I have been in touch with David Evans via my parents in law with some lovely old snippets of Walsall Wood history via my Grandad who kept three old biscuit tins full of paperwork including newspaper cuttings, shop receipts, dog licenses, payslips, tax everything from 1942 to 1970s.
There was a receipt there for my mom’s first bike and my little trike bike from when I was one. This information only came to light when my Gran passed away before Christmas she was 93 years old and had lived in Walsall Wood all her life. It was sad she would never talk about her early life much.
I will find out some photographs and more information to pass to David Evans hopefully he will put it all together to make a good story of life in the Wood.
There is indeed a great collection of stuff and I thank Lynn for her generous and thoughtful donations, and David’s work to tie them together – this stuff is invaluable and I’ll be featuring more over the coming weeks.

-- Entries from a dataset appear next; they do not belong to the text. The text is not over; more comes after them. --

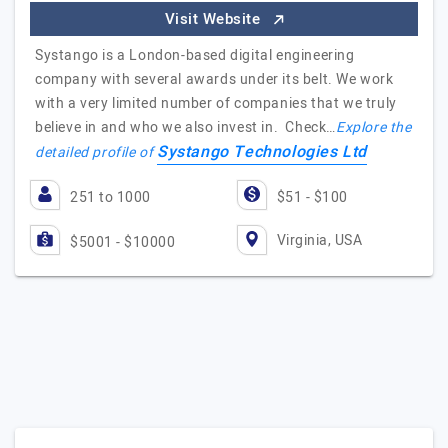
Visit Website
Systango is a London-based digital engineering
company with several awards under its belt. We work
with a very limited number of companies that we truly
believe in and who we also invest in. Check…
Explore the
Systango Technologies Ltd
detailed profile of
251 to 1000
$51 - $100
Virginia, USA
$5001 - $10000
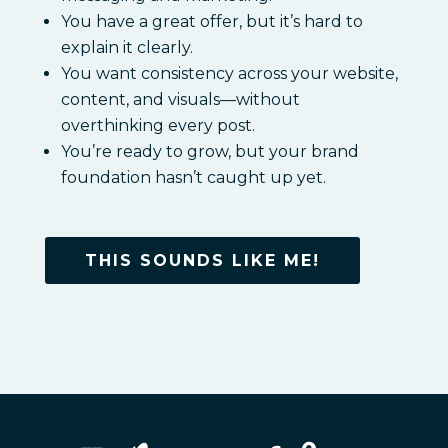
You have a great offer, but it’s hard to
explain it clearly.
You want consistency across your website,
content, and visuals—without
overthinking every post.
You’re ready to grow, but your brand
foundation hasn’t caught up yet.
THIS SOUNDS LIKE ME!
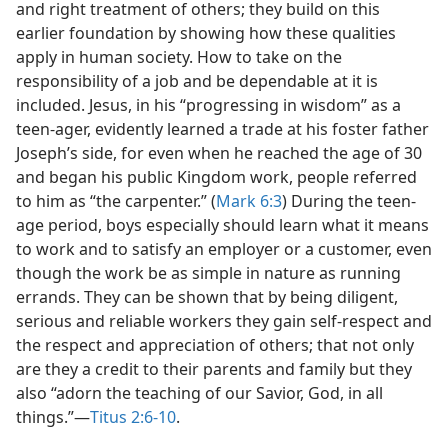
and right treatment of others; they build on this
earlier foundation by showing how these qualities
apply in human society. How to take on the
responsibility of a job and be dependable at it is
included. Jesus, in his “progressing in wisdom” as a
teen-ager, evidently learned a trade at his foster father
Joseph’s side, for even when he reached the age of 30
and began his public Kingdom work, people referred
to him as “the carpenter.” (
Mark 6:3
) During the teen-
age period, boys especially should learn what it means
to work and to satisfy an employer or a customer, even
though the work be as simple in nature as running
errands. They can be shown that by being diligent,
serious and reliable workers they gain self-respect and
the respect and appreciation of others; that not only
are they a credit to their parents and family but they
also “adorn the teaching of our Savior, God, in all
things.”—
Titus 2:6-10
.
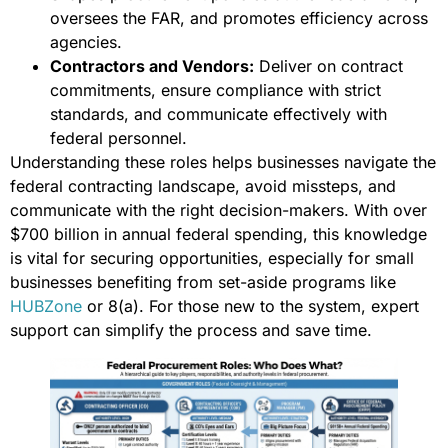
oversees the FAR, and promotes efficiency across
agencies.
Contractors and Vendors:
Deliver on contract
commitments, ensure compliance with strict
standards, and communicate effectively with
federal personnel.
Understanding these roles helps businesses navigate the
federal contracting landscape, avoid missteps, and
communicate with the right decision-makers. With over
$700 billion in annual federal spending, this knowledge
is vital for securing opportunities, especially for small
businesses benefiting from set-aside programs like
HUBZone
or 8(a). For those new to the system, expert
support can simplify the process and save time.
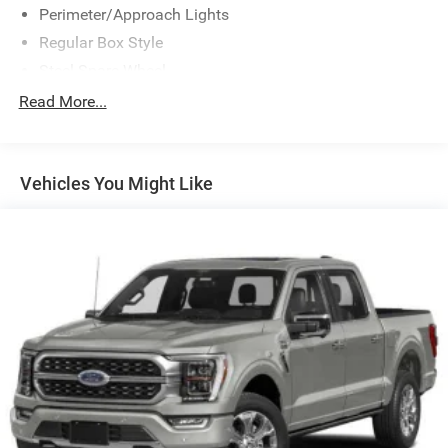
Perimeter/Approach Lights
Regular Box Style
Steel Spare Wheel
Tailgate/Rear Door Lock Included w/Power Door Locks
Read More...
Vehicles You Might Like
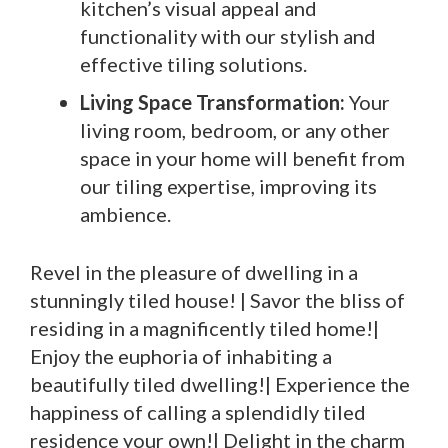
kitchen’s visual appeal and
functionality with our stylish and
effective tiling solutions.
Living Space Transformation:
Your
living room, bedroom, or any other
space in your home will benefit from
our tiling expertise, improving its
ambience.
Revel in the pleasure of dwelling in a
stunningly tiled house! | Savor the bliss of
residing in a magnificently tiled home!|
Enjoy the euphoria of inhabiting a
beautifully tiled dwelling!| Experience the
happiness of calling a splendidly tiled
residence your own!| Delight in the charm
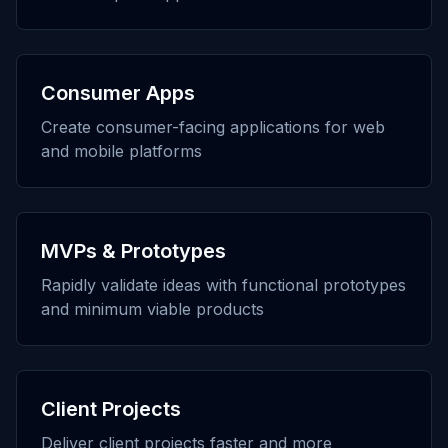
Consumer Apps
Create consumer-facing applications for web
and mobile platforms
MVPs & Prototypes
Rapidly validate ideas with functional prototypes
and minimum viable products
Client Projects
Deliver client projects faster and more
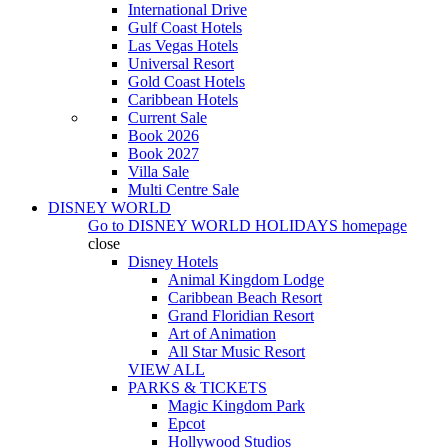
International Drive
Gulf Coast Hotels
Las Vegas Hotels
Universal Resort
Gold Coast Hotels
Caribbean Hotels
Current Sale
Book 2026
Book 2027
Villa Sale
Multi Centre Sale
DISNEY WORLD
Go to
DISNEY WORLD HOLIDAYS
homepage
close
Disney Hotels
Animal Kingdom Lodge
Caribbean Beach Resort
Grand Floridian Resort
Art of Animation
All Star Music Resort
VIEW ALL
PARKS & TICKETS
Magic Kingdom Park
Epcot
Hollywood Studios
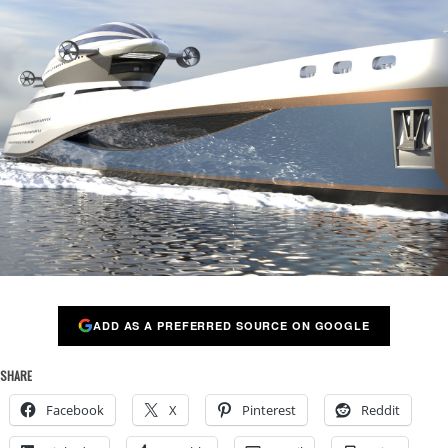
ADD AS A PREFERRED SOURCE ON GOOGLE
SHARE
Facebook
X
Pinterest
Reddit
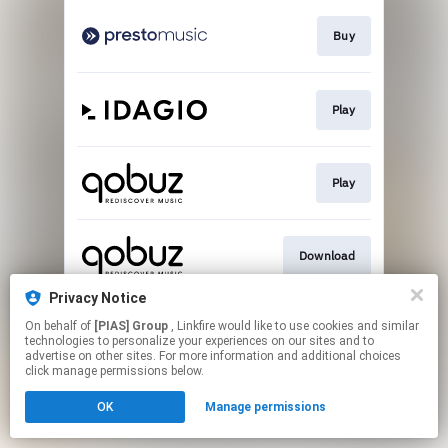
Buy
Play
Play
Download
Privacy Notice
On behalf of
[PIAS] Group
, Linkfire would like to use cookies and similar
Play
technologies to personalize your experiences on our sites and to
advertise on other sites. For more information and additional choices
click manage permissions below.
This page may contain affiliate links.
OK
Manage permissions
By using this service, you agree to the use of cookies.
Click here
to manage your permissions.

I’d be interested in what readers remember of pills, potions and tonics that were sold by local chemists. In a time before antibiotics and modern painkillers, the community chemist was often the purveyor of a variety of home-brew exotic medicines of varying efficacy. Who remembers Gentian Violet and the kids with purple feet, hands or heads as a result? Iodine perhaps? Zam-buk? (Incredibly, still available in some form).
Liniments were often popular with local sportsmen. Who made the best?

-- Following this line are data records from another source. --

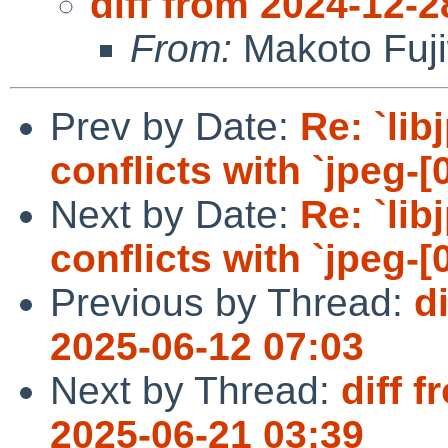
diff from 2024-12-2
From:
Makoto Fuj
Prev by Date:
Re: `lib
conflicts with `jpeg-[0
Next by Date:
Re: `lib
conflicts with `jpeg-[0
Previous by Thread:
d
2025-06-12 07:03
Next by Thread:
diff 
2025-06-21 03:39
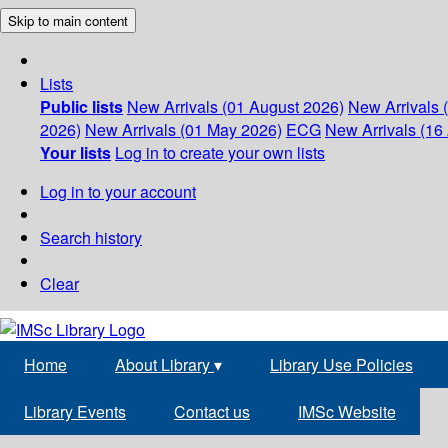
Skip to main content
Lists
Public lists
New Arrivals (01 August 2026)
New Arrivals 
2026)
New Arrivals (01 May 2026)
ECG
New Arrivals (16 
Your lists
Log in to create your own lists
Log in to your account
Search history
Clear
Home
About Library
▾
Library Use Policies
Library Events
Contact us
IMSc Website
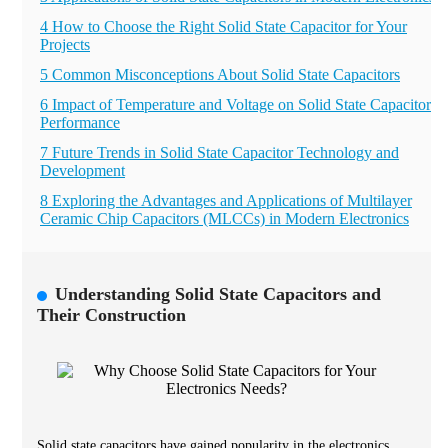
4 How to Choose the Right Solid State Capacitor for Your
Projects
5 Common Misconceptions About Solid State Capacitors
6 Impact of Temperature and Voltage on Solid State Capacitor
Performance
7 Future Trends in Solid State Capacitor Technology and
Development
8 Exploring the Advantages and Applications of Multilayer
Ceramic Chip Capacitors (MLCCs) in Modern Electronics
Understanding Solid State Capacitors and
Their Construction
Solid state capacitors have gained popularity in the electronics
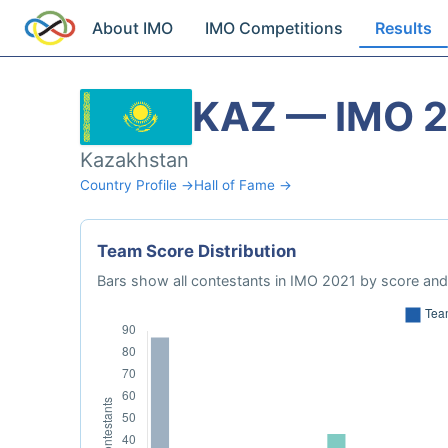
About IMO
IMO Competitions
Results
KAZ — IMO 
Kazakhstan
Country Profile →
Hall of Fame →
Team Score Distribution
Bars show all contestants in IMO 2021 by score and 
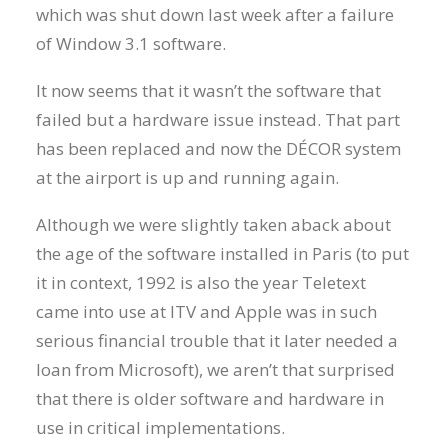
which was shut down last week after a failure
of Window 3.1 software.
It now seems that it wasn’t the software that
failed but a hardware issue instead. That part
has been replaced and now the DÉCOR system
at the airport is up and running again.
Although we were slightly taken aback about
the age of the software installed in Paris (to put
it in context, 1992 is also the year Teletext
came into use at ITV and Apple was in such
serious financial trouble that it later needed a
loan from Microsoft), we aren’t that surprised
that there is older software and hardware in
use in critical implementations.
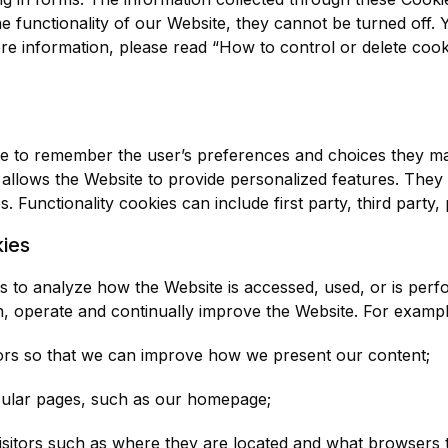
e functionality of our Website, they cannot be turned off.
re information, please read “How to control or delete cooki
ite to remember the user’s preferences and choices they m
 allows the Website to provide personalized features. The
. Functionality cookies can include first party, third party,
ies
to analyze how the Website is accessed, used, or is perfo
n, operate and continually improve the Website. For exampl
tors so that we can improve how we present our content;
ticular pages, such as our homepage;
visitors such as where they are located and what browsers 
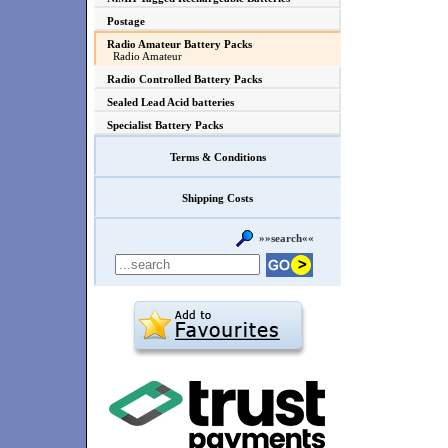
Postage
Radio Amateur Battery Packs
Radio Amateur
Radio Controlled Battery Packs
Sealed Lead Acid batteries
Specialist Battery Packs
Terms & Conditions
Shipping Costs
»»search««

And did your budgie, dog, pigeon or cat frequently need a pick-me-up? Who made it and what was it?
On that subject, recently on a picture of Lichfield, Aer Reg commented on a local vet whose existence I was debating with a friend just the other day: Steele Bodger. Although his name sounds like an obscure leatherwork tool, this well respected animal doctor had a practice in Brownhills near Co-op corner on the Lichfield Road.

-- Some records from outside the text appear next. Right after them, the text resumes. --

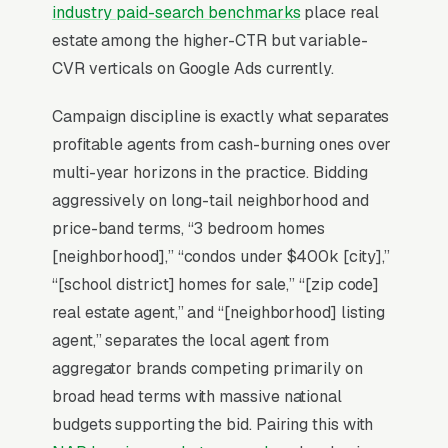
industry paid-search benchmarks
place real
For most Real Estate Agents, Google Ads is the
estate among the higher-CTR but variable-
highest-ROI channel in the lead mix. Three
CVR verticals on Google Ads currently.
structural factors make it work: intent-aligned
search behavior, lead-to-revenue math that
Campaign discipline is exactly what separates
clears the paid-traffic hurdle, and Google’s
profitable agents from cash-burning ones over
own purpose-built infrastructure for home-
multi-year horizons in the practice. Bidding
and-service trades.
aggressively on long-tail neighborhood and
price-band terms, “3 bedroom homes
Search Intent Drives Phone Calls, Not
[neighborhood],” “condos under $400k [city],”
Browsing
“[school district] homes for sale,” “[zip code]
Intent on real estate keywords is anomalously
real estate agent,” and “[neighborhood] listing
high. Industry-wide measurement shows the
agent,” separates the local agent from
bulk of “real estate agent near me” queries
aggregator brands competing primarily on
convert to a phone call inside an hour, a
broad head terms with massive national
behavior pattern almost no consumer
budgets supporting the bid. Pairing this with
category matches. That is the structural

He was prominent enough to have his own Wikipedia entry which says:
Steele-Bodger was born in Lichfield, Staffordshire, the son of Harry Steele-Bodger, also a noted vet, and the elder brother of Micky Steele-Bodger, another vet and also England international rugby player. He was educated at Shrewsbury School before reading Natural Sciences at Gonville and Caius College, Cambridge and qualifying as a vet at the Royal (Dick) Veterinary School, University of Edinburgh. He practised as a Veterinary Surgeon in Lichfield from 1948 until 1977 and then for two years in Fordingbridge, Hampshire.
Steele-Bodger was President of the British Small Animal Veterinary Association in 1962, President of the British Veterinary Association in 1965-66 and President of the Royal College of Veterinary Surgeons in 1972-73. He was awarded the CBE in 1980.
Steele-Bodger married Anne Finlayson in 1948 and they had three daughters. He died in Monmouth on 17 September 2008
Please folks, any memories or comments on the above welcome, and as ever, my thanks to Lynn and David. I hear from Lynn that the beer prize went down well with her husband!